<<<<

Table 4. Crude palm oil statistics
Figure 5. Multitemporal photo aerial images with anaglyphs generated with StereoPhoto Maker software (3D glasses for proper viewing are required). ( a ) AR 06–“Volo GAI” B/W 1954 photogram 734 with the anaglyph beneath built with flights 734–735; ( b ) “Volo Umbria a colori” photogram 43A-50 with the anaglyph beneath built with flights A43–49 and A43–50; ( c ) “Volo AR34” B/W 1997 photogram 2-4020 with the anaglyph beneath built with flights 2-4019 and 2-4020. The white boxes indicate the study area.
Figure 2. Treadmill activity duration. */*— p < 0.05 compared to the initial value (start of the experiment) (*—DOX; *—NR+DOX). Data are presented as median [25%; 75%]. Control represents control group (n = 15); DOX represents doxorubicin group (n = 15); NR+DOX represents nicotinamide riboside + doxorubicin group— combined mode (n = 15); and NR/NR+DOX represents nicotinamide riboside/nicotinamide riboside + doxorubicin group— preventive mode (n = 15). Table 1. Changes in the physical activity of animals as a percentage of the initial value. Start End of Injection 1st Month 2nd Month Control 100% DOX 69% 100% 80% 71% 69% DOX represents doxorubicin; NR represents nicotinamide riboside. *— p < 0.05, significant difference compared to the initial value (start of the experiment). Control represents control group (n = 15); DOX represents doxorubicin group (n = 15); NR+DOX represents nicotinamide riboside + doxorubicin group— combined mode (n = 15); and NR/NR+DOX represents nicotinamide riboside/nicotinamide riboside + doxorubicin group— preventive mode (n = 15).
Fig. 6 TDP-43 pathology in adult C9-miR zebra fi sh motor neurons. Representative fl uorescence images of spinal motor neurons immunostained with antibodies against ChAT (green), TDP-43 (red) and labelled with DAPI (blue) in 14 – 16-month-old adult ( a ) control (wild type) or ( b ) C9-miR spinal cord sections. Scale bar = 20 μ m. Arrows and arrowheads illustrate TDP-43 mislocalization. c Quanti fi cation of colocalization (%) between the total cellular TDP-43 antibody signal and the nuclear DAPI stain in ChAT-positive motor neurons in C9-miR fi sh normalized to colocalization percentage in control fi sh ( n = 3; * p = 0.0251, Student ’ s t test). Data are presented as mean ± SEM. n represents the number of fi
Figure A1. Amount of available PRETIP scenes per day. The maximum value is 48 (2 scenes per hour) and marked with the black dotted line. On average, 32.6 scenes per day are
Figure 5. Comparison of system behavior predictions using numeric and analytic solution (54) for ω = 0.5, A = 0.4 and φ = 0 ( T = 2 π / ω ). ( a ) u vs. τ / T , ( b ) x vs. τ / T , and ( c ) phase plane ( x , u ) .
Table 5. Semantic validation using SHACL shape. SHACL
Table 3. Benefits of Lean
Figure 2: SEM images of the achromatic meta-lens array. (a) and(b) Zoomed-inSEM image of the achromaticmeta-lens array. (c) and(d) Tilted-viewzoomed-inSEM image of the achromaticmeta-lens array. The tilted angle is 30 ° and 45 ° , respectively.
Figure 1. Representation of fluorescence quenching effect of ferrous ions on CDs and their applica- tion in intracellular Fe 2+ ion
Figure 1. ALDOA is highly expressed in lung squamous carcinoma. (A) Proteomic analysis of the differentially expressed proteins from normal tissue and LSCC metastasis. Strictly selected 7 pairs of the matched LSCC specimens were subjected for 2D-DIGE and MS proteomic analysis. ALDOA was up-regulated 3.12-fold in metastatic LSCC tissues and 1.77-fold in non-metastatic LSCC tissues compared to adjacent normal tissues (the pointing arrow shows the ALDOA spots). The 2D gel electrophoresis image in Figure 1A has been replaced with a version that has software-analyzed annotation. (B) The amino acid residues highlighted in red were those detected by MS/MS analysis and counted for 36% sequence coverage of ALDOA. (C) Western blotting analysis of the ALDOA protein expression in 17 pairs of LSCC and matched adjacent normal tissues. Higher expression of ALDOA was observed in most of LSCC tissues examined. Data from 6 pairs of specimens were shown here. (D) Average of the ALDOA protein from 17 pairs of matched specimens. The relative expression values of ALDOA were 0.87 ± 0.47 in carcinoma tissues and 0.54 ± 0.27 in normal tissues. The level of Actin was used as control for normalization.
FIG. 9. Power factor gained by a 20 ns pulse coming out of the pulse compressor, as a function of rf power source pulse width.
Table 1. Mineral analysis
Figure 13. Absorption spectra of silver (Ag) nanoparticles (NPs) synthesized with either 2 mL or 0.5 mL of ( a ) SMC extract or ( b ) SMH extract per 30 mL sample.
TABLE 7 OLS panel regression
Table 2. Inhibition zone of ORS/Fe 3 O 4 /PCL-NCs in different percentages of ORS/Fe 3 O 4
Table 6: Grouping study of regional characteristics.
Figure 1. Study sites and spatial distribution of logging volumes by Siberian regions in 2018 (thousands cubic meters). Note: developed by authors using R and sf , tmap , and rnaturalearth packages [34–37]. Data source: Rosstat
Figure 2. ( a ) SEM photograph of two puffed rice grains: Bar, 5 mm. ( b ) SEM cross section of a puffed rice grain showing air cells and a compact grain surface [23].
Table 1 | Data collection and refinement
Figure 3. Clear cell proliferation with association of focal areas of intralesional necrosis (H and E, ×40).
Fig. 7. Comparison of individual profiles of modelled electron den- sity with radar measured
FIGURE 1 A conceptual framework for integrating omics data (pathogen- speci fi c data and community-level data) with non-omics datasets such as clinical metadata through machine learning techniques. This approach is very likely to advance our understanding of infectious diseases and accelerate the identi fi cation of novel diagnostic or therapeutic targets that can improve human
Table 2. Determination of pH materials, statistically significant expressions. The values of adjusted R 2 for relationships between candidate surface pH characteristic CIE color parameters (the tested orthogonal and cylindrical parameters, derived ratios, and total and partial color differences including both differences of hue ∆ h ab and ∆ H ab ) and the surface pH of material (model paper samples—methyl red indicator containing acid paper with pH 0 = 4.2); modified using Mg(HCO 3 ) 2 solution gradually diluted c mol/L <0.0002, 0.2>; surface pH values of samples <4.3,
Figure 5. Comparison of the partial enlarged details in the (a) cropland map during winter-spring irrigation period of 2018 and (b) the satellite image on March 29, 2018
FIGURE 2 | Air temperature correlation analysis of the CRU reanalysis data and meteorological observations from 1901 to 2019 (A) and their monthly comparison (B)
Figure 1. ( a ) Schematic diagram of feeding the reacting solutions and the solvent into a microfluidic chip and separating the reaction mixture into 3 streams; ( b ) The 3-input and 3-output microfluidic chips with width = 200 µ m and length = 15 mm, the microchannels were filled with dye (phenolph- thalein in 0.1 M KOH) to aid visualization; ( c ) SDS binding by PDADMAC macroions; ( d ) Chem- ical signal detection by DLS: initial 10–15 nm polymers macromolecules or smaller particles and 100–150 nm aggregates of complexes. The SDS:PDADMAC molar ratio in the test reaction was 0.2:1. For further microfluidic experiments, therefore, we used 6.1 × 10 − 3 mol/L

>>>>

- Problem to solve -
Exactly how many lines of the listing hold the word "partial"? State only the number.

- Output below -
2